Liputan6.com, Jakarta Kapolri Jenderal Polisi Tito Karnavian menginstruksikan kepada seluruh Kepolisian daerah (Polda) agar tidak mengeluarkan Surat Perintah Penghentian Penyidikan (SP3) terkait kasus kebakaran hutan dan lahan (Karhutla) sendiri.

Ia menginginkan Polda menggelar perkara terlebih dahulu di Mabes Polri sebelum mengeluarkan SP3.

"Saya instruksikan SP3 yang melibatkan korporasi tidak boleh dilakukan oleh Polda atau Polres, tapi digelar di Mabes Polri. Nantinya kami akan dibentuk Satgas, ada Irwasum, Propam, Gakkum (penegakan hukum), jadi pengawasannya banyak," ucap Tito di Kompleks Gedung Parlemen, Senayan, Jakarta Pusat, Senin (5/9/2016).

Selain itu, lanjut dia, bila perlu, nanti polisi akan melibatkan Kementerian Lingkungan Hidup dan Kehutanan (LHK) dalam Satgas tersebut.

"Kalau nanti cukup layak dihentikan, ya dihentikan apapun risikonya. Tapi kalau seandainya bisa dilanjutkan kita akan lanjutkan," tutur mantan Kepala BNPT ini.

Tito tidak setuju apabila semua kasus Karhutla ditangani kepolisian di tingkat pusat. Kebijakan itu akan membuat seolah-olah Polda tidak dipercaya. "Polda silakan menangani, tetapi kita akan mengawasi melakukan supervisi," ujar Tito.

Terkait kasus-kasus yang sudah dihentikan, Tito menegaskan masih ada peluang untuk melanjutkannya lagi. Syaratnya, kata dia, ada gugatan praperadilan.

"Bisa dibuka kembali kalau ada yang praperadilan. Kalau di-challenge dan hakim terima, kita buka lagi. Kalau ditolak ya SP3 tetap," sebut mantan Kepala Densus 88 Antiteror itu.

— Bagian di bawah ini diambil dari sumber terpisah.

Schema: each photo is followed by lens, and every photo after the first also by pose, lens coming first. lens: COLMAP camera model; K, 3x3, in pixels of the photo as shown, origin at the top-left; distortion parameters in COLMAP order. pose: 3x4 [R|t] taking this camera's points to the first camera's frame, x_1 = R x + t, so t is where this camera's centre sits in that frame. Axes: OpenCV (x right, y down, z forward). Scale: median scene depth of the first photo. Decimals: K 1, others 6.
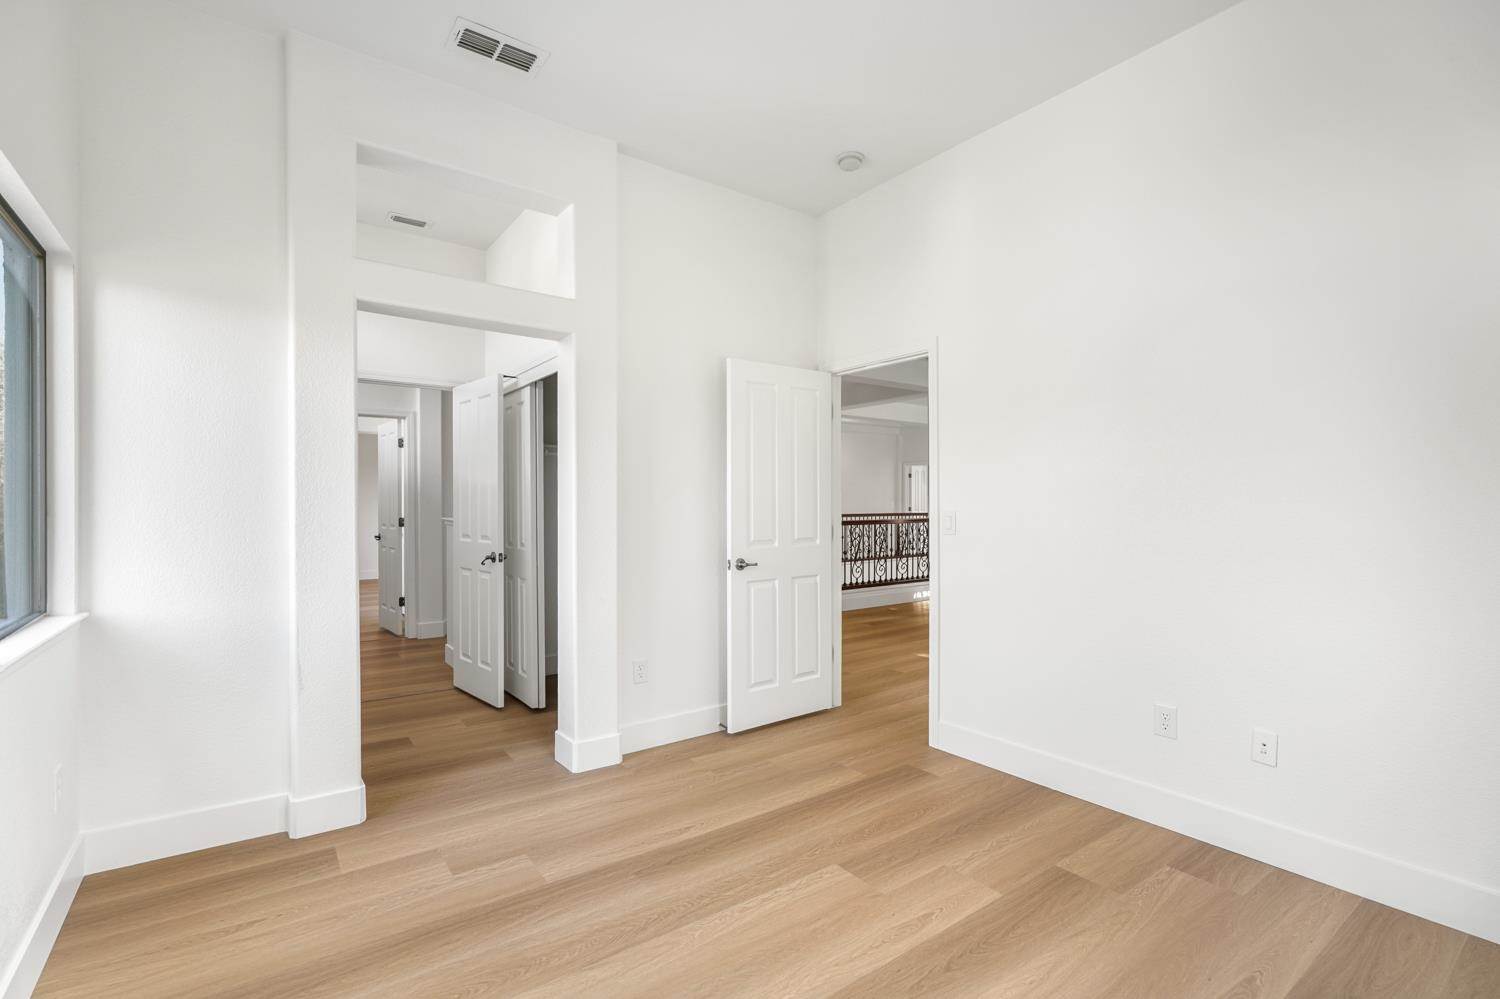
lens RADIAL K [[670.7, 0, 735.4], [0, 670.7, 517.3], [0, 0, 1]] dist [-0.007564, 0.000228]
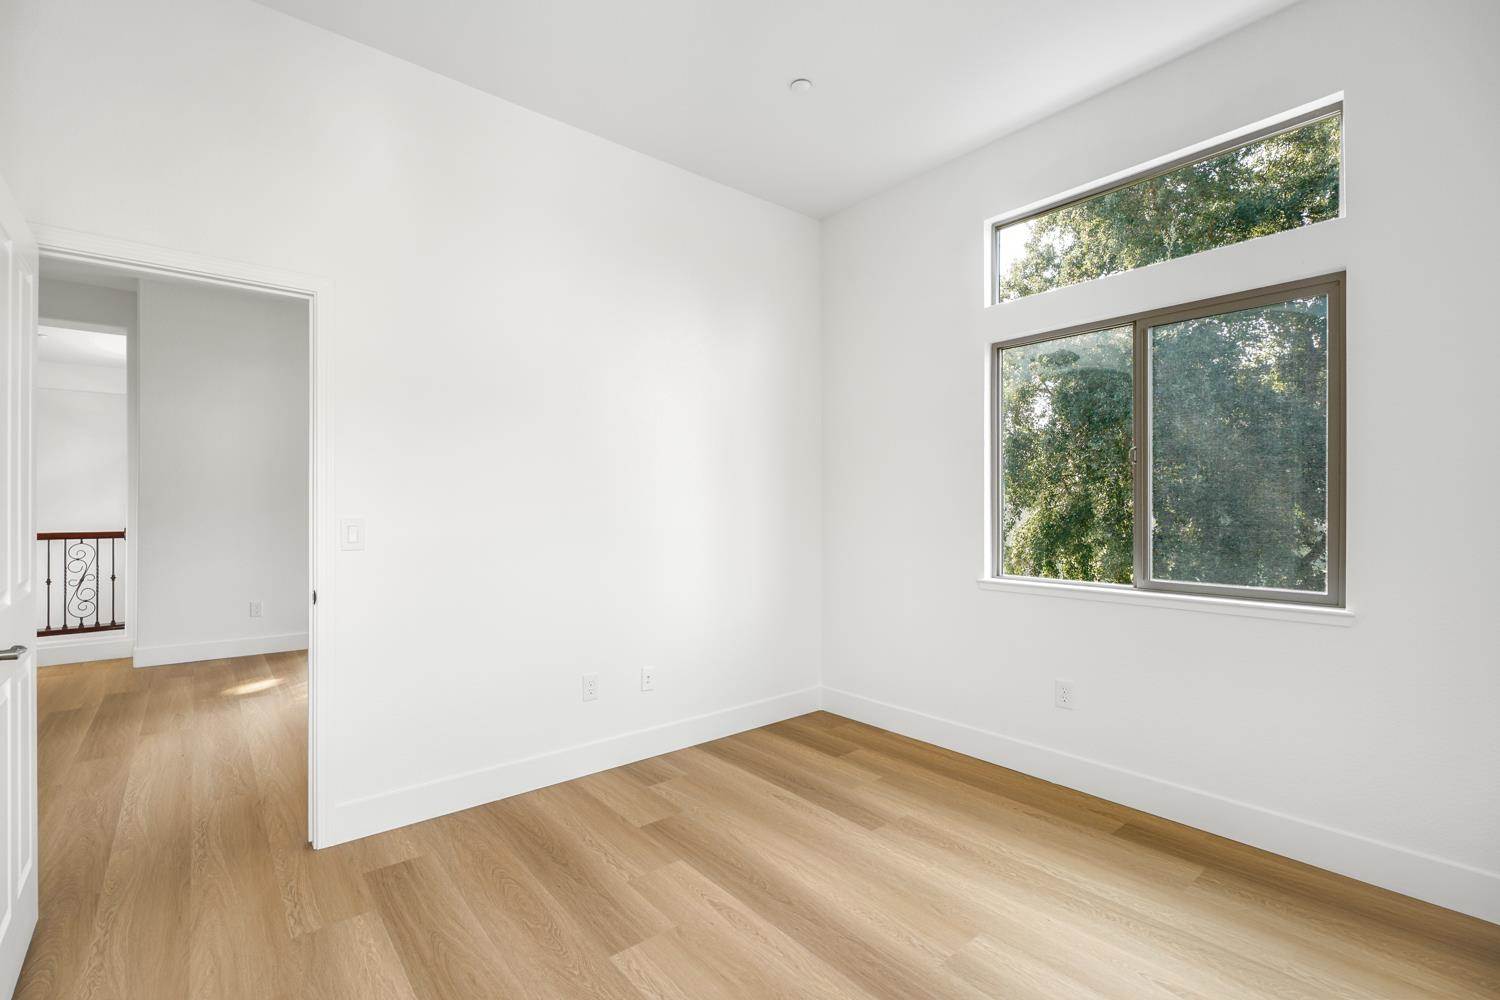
lens RADIAL K [[670.7, 0, 735.4], [0, 670.7, 517.8], [0, 0, 1]] dist [-0.007564, 0.000228]
pose [[-0.063762, -0.005847, 0.997948, -0.660036], [0.021776, 0.999737, 0.007249, -0.002195], [-0.997728, 0.022193, -0.063618, 0.914460]]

Tito mengatakan pihaknya akan menggelar perkara SP3 yang akan dikeluarkan daerah. Pasalnya, mantan Kapolda Metro Jaya itu mengakui ada kerawanan jika SP3 dilakukan di daerah. "Tidak boleh SP3 sendiri, tapi di Mabes Polri," mantan Kepala BNPT ini menegaskan.

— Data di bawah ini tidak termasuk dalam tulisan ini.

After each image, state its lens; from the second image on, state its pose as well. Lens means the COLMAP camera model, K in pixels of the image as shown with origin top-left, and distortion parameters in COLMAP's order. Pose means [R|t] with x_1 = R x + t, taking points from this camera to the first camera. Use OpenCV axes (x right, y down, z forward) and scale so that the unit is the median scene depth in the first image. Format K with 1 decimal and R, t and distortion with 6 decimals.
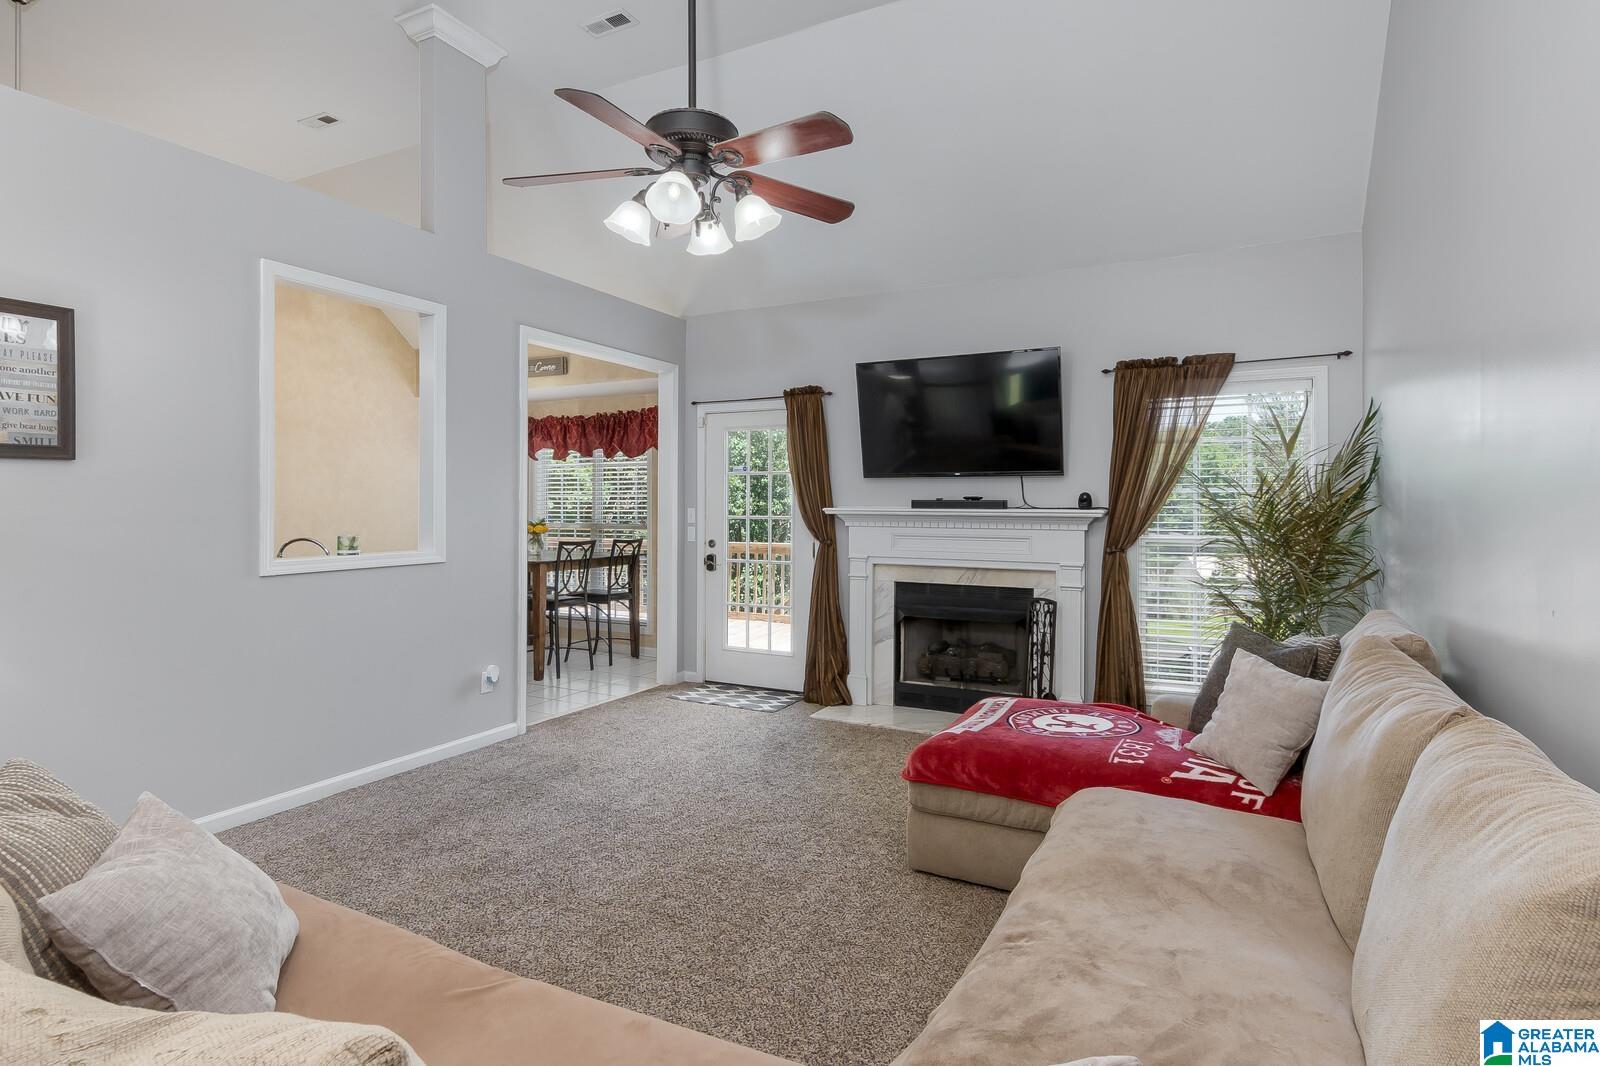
lens RADIAL K [[820.7, 0, 828.0], [0, 820.7, 495.2], [0, 0, 1]] dist [0.002658, -0.000331]
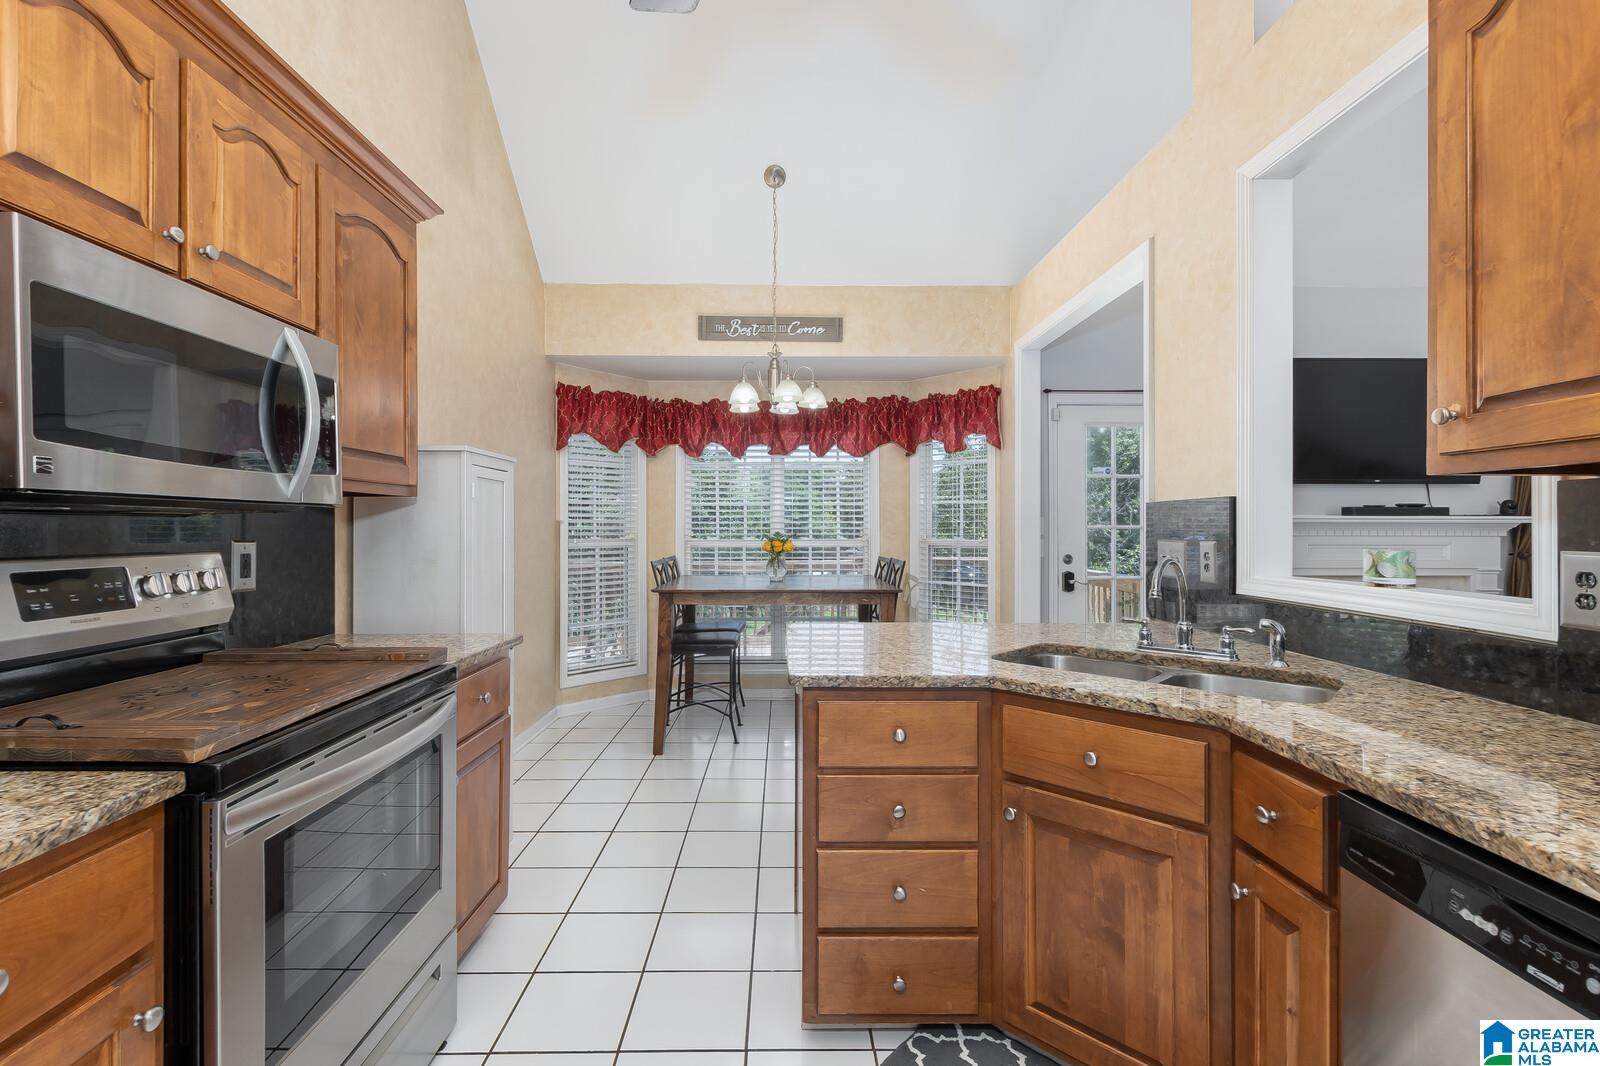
lens RADIAL K [[714.3, 0, 796.0], [0, 714.3, 523.3], [0, 0, 1]] dist [0.004424, 0.000084]
pose [[0.890796, 0.000094, 0.454404, -0.869961], [-0.002782, 0.999982, 0.005246, 0.022992], [-0.454396, -0.005937, 0.890780, 0.568086]]
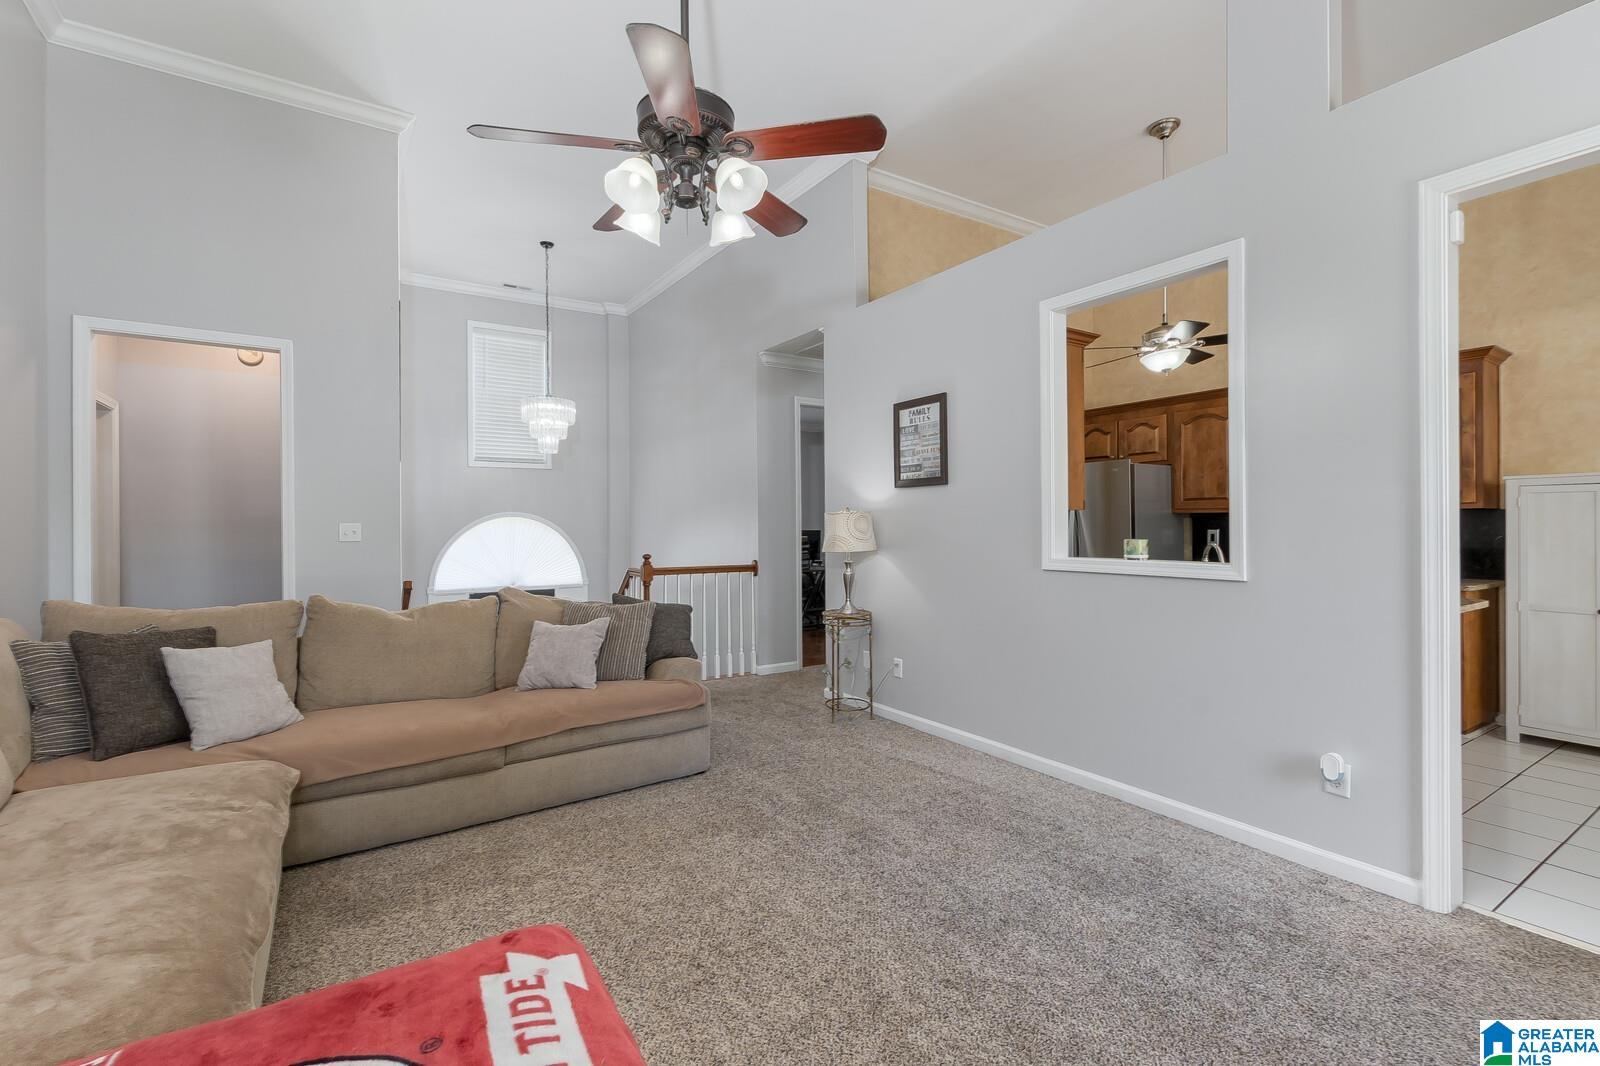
lens RADIAL K [[714.3, 0, 789.2], [0, 714.3, 532.3], [0, 0, 1]] dist [0.004424, 0.000084]
pose [[-0.528923, 0.008575, -0.848627, 0.261885], [0.010345, 0.999940, 0.003657, 0.025555], [0.848607, -0.006845, -0.528980, 0.851603]]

Dikeluarkannya SP3 terhadap 15 perusahaan terkait Karhutla menjadi perhatian publik. Publik mempertanyakan alasan dikeluarkannya SP3 tersebut.

Tito menuturkan, dikeluarkannya SP3 tersebut karena tidak cukup bukti. Karena itu, SP3 dikeluarkan juga berdasarkan alasan hukum.